**SELECTED EXCERPT:**
Alexander Hamilton wrote, “.. that a dangerous ambition more often lurks behind the specious mask of zeal for the rights of the people than under the forbidding appearance of zeal for the firmness and efficiency of goverment. History will teach us that the former has been found a much more certain road to the introduction of despotism than the latter, and that of those men who have overturned the liberties of republics, the greatest number have begun their career by paying an obsequious court to the people, commencing demagogues and ending tyrants”

What he was saying here is there are people who will benefit from weak or inefficient government, and those people will use their fake concern for the people to hide their bad intentions. While I don’t believe our government is weak. It would have been weak if the Constitution was not ratified. In that circumstance there would have been people who benefited from the chaos. There were those who argued against the Constitution to maintain the weak Articles of Confederation. Many of them claimed to be looking out for the people, but they were really trying to maintain their status and power.

What we can take from this is the warning about inefficient government and the warning about those who are excessively for “the people”.  Surely, in our current day and age we can see how inefficient our government is compared to the government that our founders envisioned. How many times have you heard of unaccounted for billions in HUD, the department of education, or medicare?

Surely, you can recall how those who pushed these inefficient programs screamed their great attentions, “zeal”, from the rooftops. They are looking out for the people, the down trodden, or the most often group of concern, “the children”. How about this one? “We have to bail out Wall Street in order to bail out Main Street.” Really? It’s not because you want to bailout your buddies at your former companies? That’s right. Of course, not. It’s for the people.

The waste is horrible, but the second part of Hamilton’s warning is more disturbing. He warns that listening to the people who proclaim to be the champions of the people are the ones who more often than not are the ones who overturn liberties and become tyrants.

Keep this in mind next time you hear politicians claiming to be looking out for the people with health care, student loans, jobs, or the myriad of other government programs. The next three years are sure to be a case study on the warning above from Alexander Hamilton.

**DATA FOR ANALYSIS:**
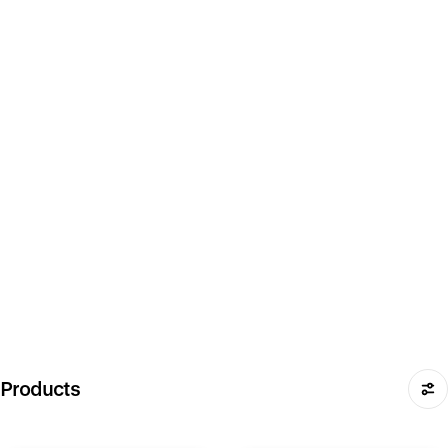
Products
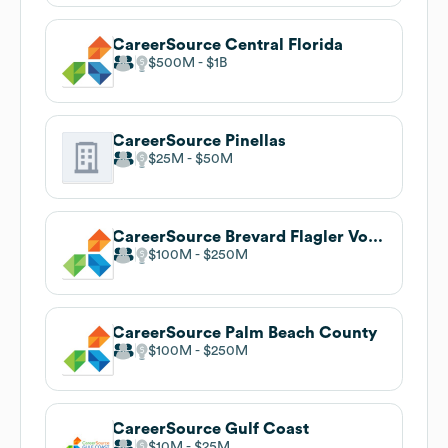
CareerSource Central Florida
$500M
$1B
CareerSource Pinellas
$25M
$50M
CareerSource Brevard Flagler Volusia
$100M
$250M
CareerSource Palm Beach County
$100M
$250M
CareerSource Gulf Coast
$10M
$25M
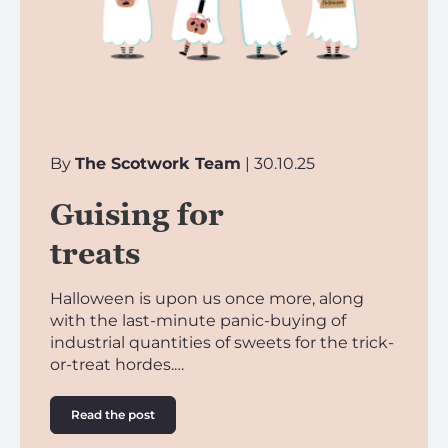
By
The Scotwork Team
| 30.10.25
Guising for
treats
Halloween is upon us once more, along
with the last-minute panic-buying of
industrial quantities of sweets for the trick-
or-treat hordes.…
Read the post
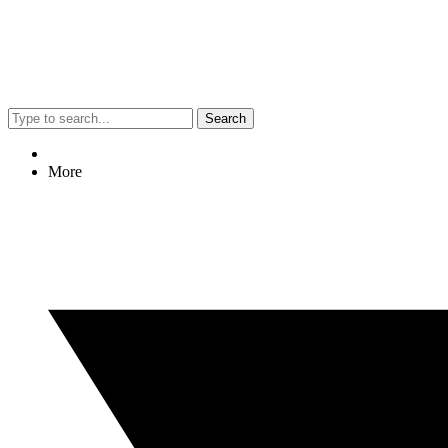
Search
More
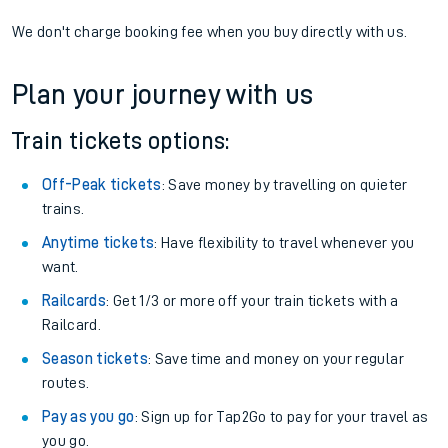
We don't charge booking fee when you buy directly with us.
Plan your journey with us
Train tickets options:
Off-Peak tickets
: Save money by travelling on quieter
trains.
Anytime tickets
: Have flexibility to travel whenever you
want.
Railcards
: Get 1/3 or more off your train tickets with a
Railcard.
Season tickets
: Save time and money on your regular
routes.
Pay as you go
: Sign up for Tap2Go to pay for your travel as
you go.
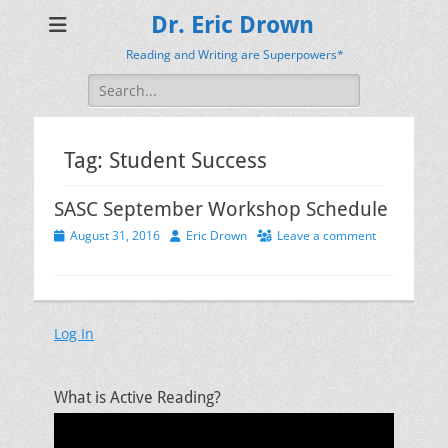
Dr. Eric Drown
Reading and Writing are Superpowers*
Search
for:
Tag:
Student Success
SASC September Workshop Schedule
Posted
Author
August 31, 2016
Eric Drown
Leave a comment
on
Log In
What is Active Reading?
Video
Player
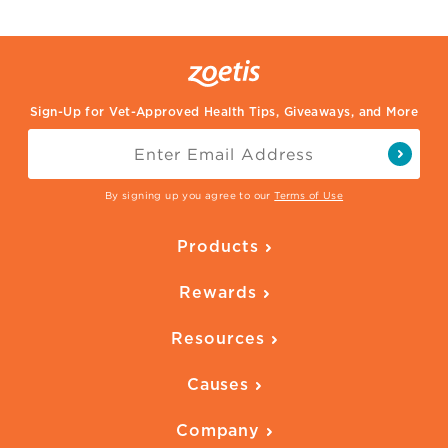
Sign-Up for Vet-Approved Health Tips, Giveaways, and More
By signing up you agree to our
Terms of Use
Products
Parasite Protection
Rewards
Skin Health
Overview
Quality of Life
Resources
Ways to Earn
Vaccines
Our Blog
FAQ
All Products
Causes
Downloadables
American Humane
Health Quizzes
Company
Adopt a Pet
Adoption Guide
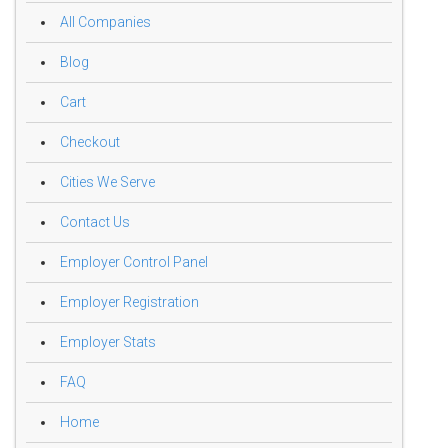
All Companies
Blog
Cart
Checkout
Cities We Serve
Contact Us
Employer Control Panel
Employer Registration
Employer Stats
FAQ
Home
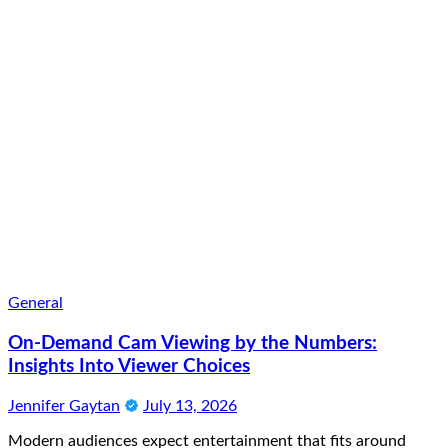
General
On-Demand Cam Viewing by the Numbers:
Insights Into Viewer Choices
Jennifer Gaytan
July 13, 2026
Modern audiences expect entertainment that fits around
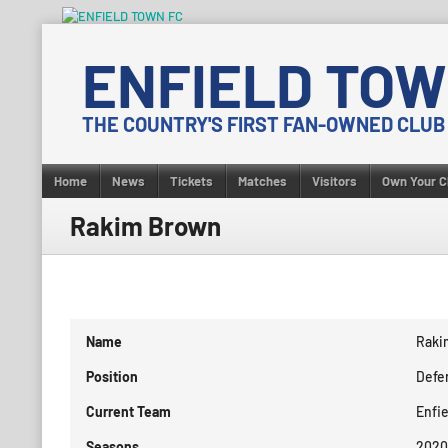
Skip
to
ENFIELD TOW
content
THE COUNTRY'S FIRST FAN-OWNED CLUB
Home
News
Tickets
Matches
Visitors
Own Your C
Rakim Brown
Name
Raki
Position
Defe
Current Team
Enfi
Seasons
2020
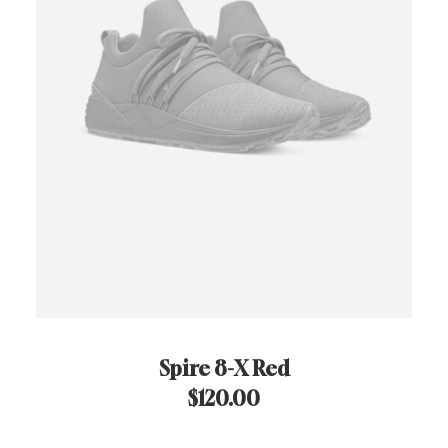
Spire 8-X Red
$
120.00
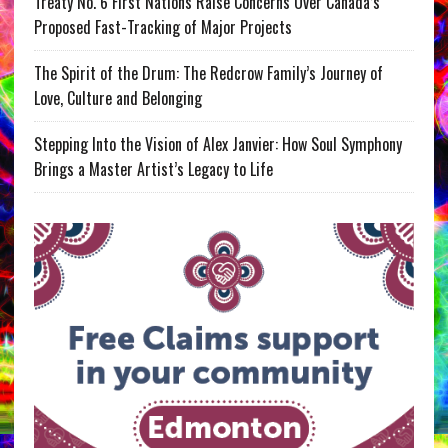
Treaty No. 6 First Nations Raise Concerns Over Canada’s
Proposed Fast-Tracking of Major Projects
The Spirit of the Drum: The Redcrow Family’s Journey of
Love, Culture and Belonging
Stepping Into the Vision of Alex Janvier: How Soul Symphony
Brings a Master Artist’s Legacy to Life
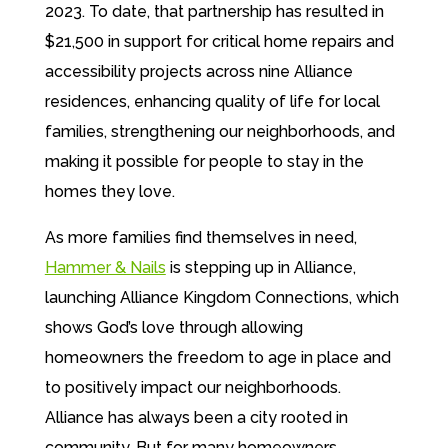
2023. To date, that partnership has resulted in
$21,500 in support for critical home repairs and
accessibility projects across nine Alliance
residences, enhancing quality of life for local
families, strengthening our neighborhoods, and
making it possible for people to
stay in the
homes they love.
As more families find themselves in need,
Hammer & Nails
is stepping up in Alliance
,
launching Alliance Kingdom Connections,
which
shows God’s love through allowing
homeowners the freedom to age in place
and
to positively impact our neighborhoods.
Alliance has always been a city rooted in
community. But for many homeowners,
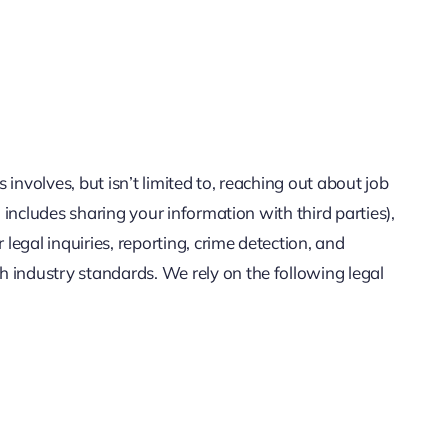
involves, but isn’t limited to, reaching out about job
 includes sharing your information with third parties),
legal inquiries, reporting, crime detection, and
 industry standards. We rely on the following legal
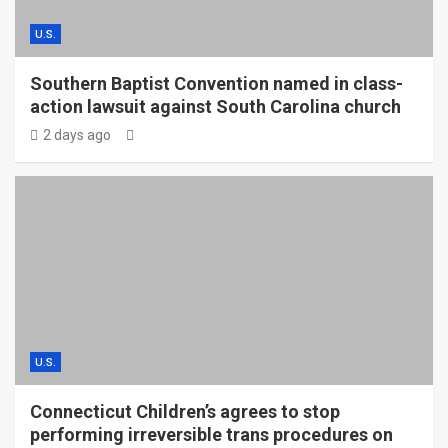
U.S.
Southern Baptist Convention named in class-
action lawsuit against South Carolina church
2 days ago
U.S.
Connecticut Children’s agrees to stop
performing irreversible trans procedures on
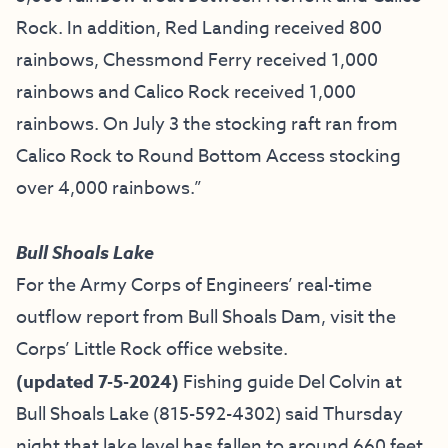
Rock. In addition, Red Landing received 800
rainbows, Chessmond Ferry received 1,000
rainbows and Calico Rock received 1,000
rainbows. On July 3 the stocking raft ran from
Calico Rock to Round Bottom Access stocking
over 4,000 rainbows.”
Bull Shoals Lake
For the Army Corps of Engineers’ real-time
outflow report from Bull Shoals Dam, visit the
Corps’ Little Rock office website.
(updated 7-5-2024)
Fishing guide
Del Colvin at
Bull Shoals Lake
(815-592-4302) said Thursday
night that lake level has fallen to around 660 feet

**WHAT THE TASK REQUIRES:**
Please retype everything in the Hamilton commentary from "The waste is" down to "from Alexander Hamilton.", word for word. The data stands apart from the Hamilton commentary.

**TASK RESPONSE:**
The waste is horrible, but the second part of Hamilton’s warning is more disturbing. He warns that listening to the people who proclaim to be the champions of the people are the ones who more often than not are the ones who overturn liberties and become tyrants.

Keep this in mind next time you hear politicians claiming to be looking out for the people with health care, student loans, jobs, or the myriad of other government programs. The next three years are sure to be a case study on the warning above from Alexander Hamilton.